The impacts of climate change are as visible as they are tragic. Sea levels are rising, millions of people have been displaced, and extreme heat and drought is creating famine conditions in East Africa. If emissions are not rapidly curtailed, global warming threatens disruptive change both for the planet and human civilization. At the same time, economic inequality is reaching levels unseen since the French revolution.

Both of these forces seem to offend cherished American values like equal opportunity, unspoiled natural resources, and the ability to create a better life for our children. They also contradict strongly held religious values like stewardship of creation, social justice, and peace.

In Capital in the 21st Century, Thomas Piketty demonstrates that high levels of inequality tend to produce instability, unrest, and even revolution. He shows how access to capital and inherited wealth tend to concentrate in a smaller and smaller minority and outweigh economic growth over time.

Americans think of the U.S. as being a classless society. Piketty points out that our country invented progressive taxation of income and of large estates, to avoid the inequalities rife in a patrimonial society like “Old Europe.”

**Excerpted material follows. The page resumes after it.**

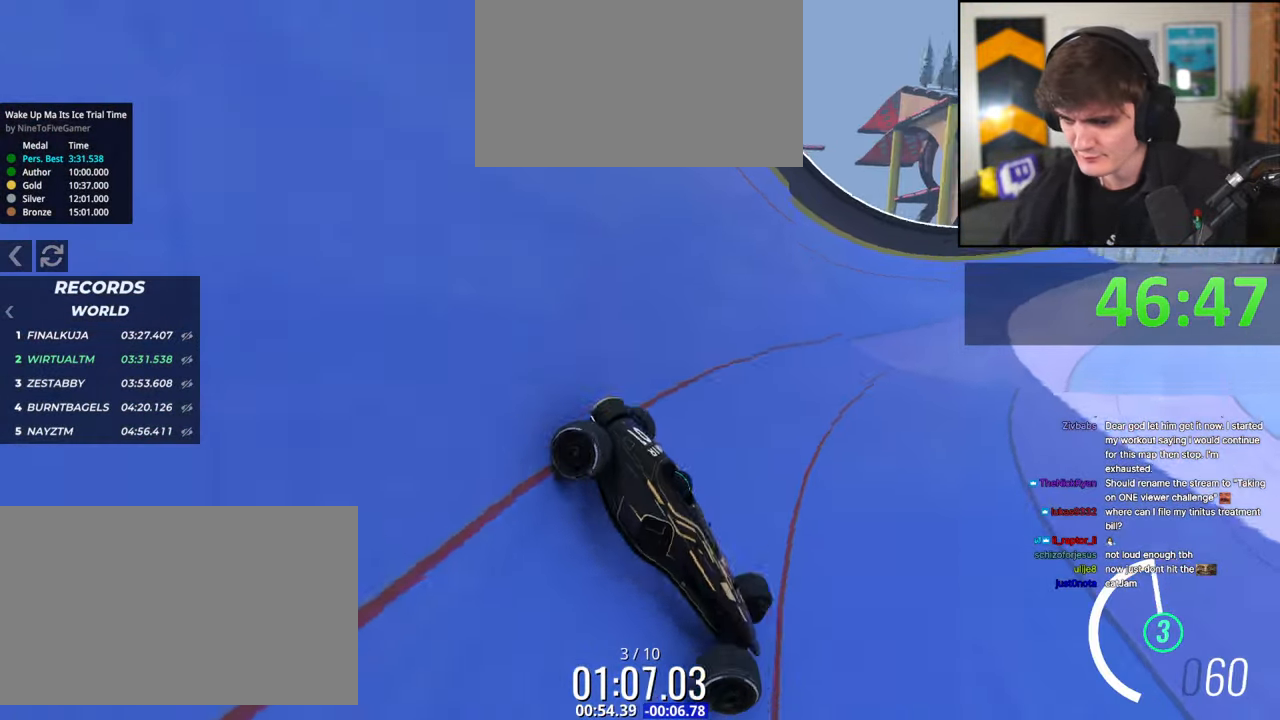
{"keys": ["left", "up"], "events": []}
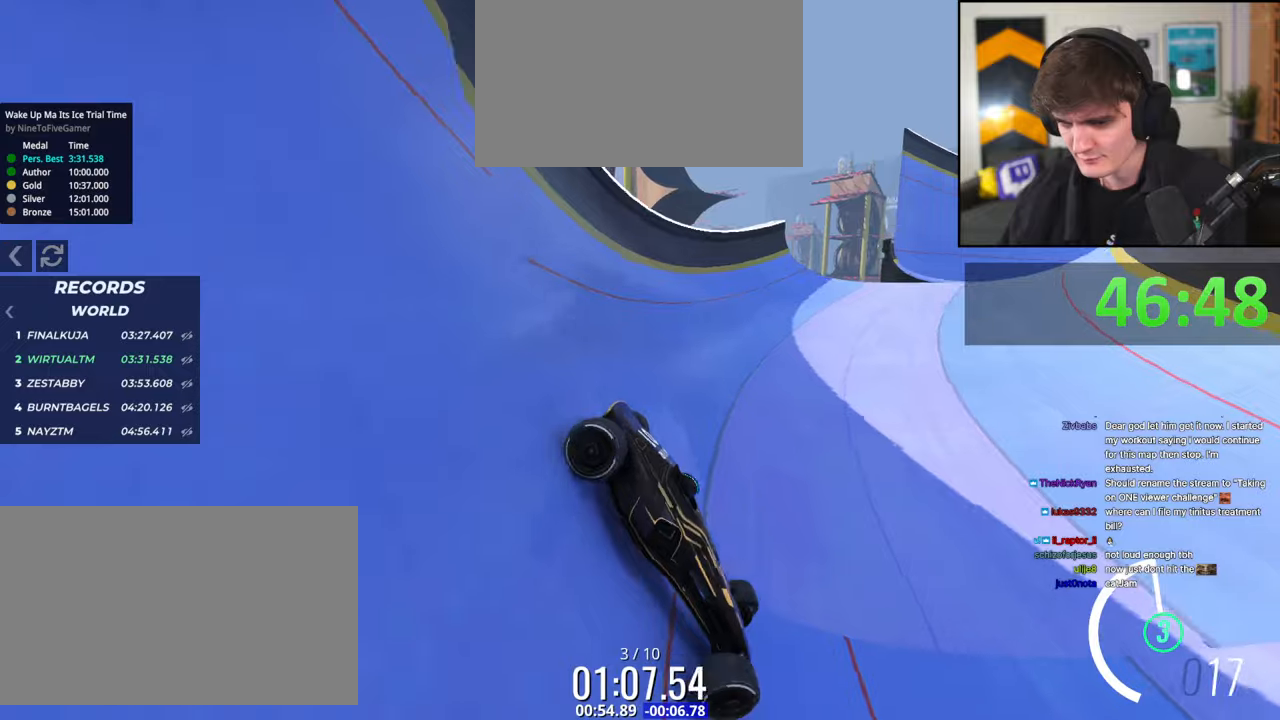
{"keys": ["left", "up"], "events": []}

The major equalizing economic force of the past century was the post-World War II recovery, which had the effect of redistributing wealth and opening up job opportunities and new industries to millions of people. A booming post-war economy combined with policies like social security, Medicare and Medicaid, and higher upper income taxes to create a relative golden era of economic equality.

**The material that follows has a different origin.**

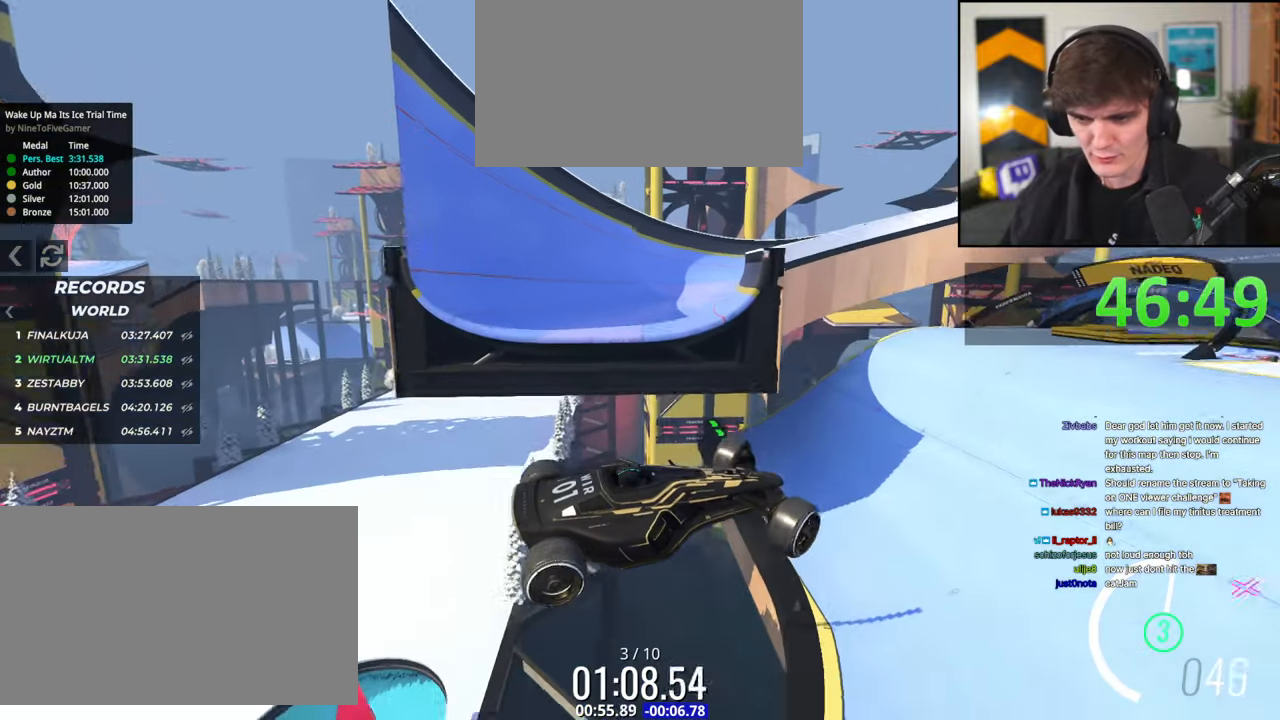
{"keys": ["brake", "up"], "events": [[34, "brake", "up"], [34, "left", "up"], [34, "up", "up"], [184, "brake", "down"], [267, "brake", "up"], [367, "brake", "down"], [434, "up", "down"]]}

But since then, we have been on a downward trajectory of reduced opportunity, reduced equality, and lower household incomes. Without the counterweight of a war or industrial revolution, wealth has begun to concentrate again, exacerbated by factors like reduced income taxes, slow growth, and massive executive compensation.

When you add climate change to the economic picture, it gets even worse. A study published in Science says the poorest areas of the country face losses of up to 20 percent of their income by the end of the century due to global warming impacts. The entire U.S. economy will suffer economic losses on par with the Great Recession of ‘08-‘09.

What can galvanize the economy and open up new opportunities? The answer is a massive restructuring of our economy by replacing fossil fuels with clean energy.

This will not only build new industries; if we do it right, it can offer onramps to higher incomes and better standards of living for millions. By placing a price on carbon and generating revenue to retrain workers and increase accessibility of clean technologies, we will create a virtuous cycle of reduced pollution, accelerated uptake of clean energy solutions and greater economic participation.

With thoughtful policies, we can garner economic benefits much greater than we would get by simply avoiding the negative consequences of climate change. The clean energy industry is by definition more distributed than 19th century coal and fossil fuel industry. There are about 10 major coal mining companies employing 50,300 people. Compare that to 9,000 solar companies employing more than 260,000 Americans, as of last year.

Because lower income people spend a much greater portion of their income on energy, lowering costs and increasing efficiency, or allowing them to own their own means of production (such as rooftop solar) will help chip away at the gap between the 1 percent and everyone else. Faith communities are already playing a role in this area — installing solar, weatherizing the homes of lower income parishioners, and championing energy efficiency as a part of stewardship.

Addressing inequality is not a new idea for Christians. In Paul’s second letter to the Corinthians, he asks for donations of money to poor Christians in Jerusalem. In 2 Corinthians 8.13-14 he writes, “I do not mean that there should be relief for others and pressure on you, but it is a question of a fair balance between your present abundance and their need…”

Can we say we have a fair balance today?

Re-structuring our energy economy while baking in equity may not be easy, but it offers an elegant solution to the dual threats of the climate crisis and dangerous economic inequality. And the survival of our planet, our democracy, and future generations may well depend on it.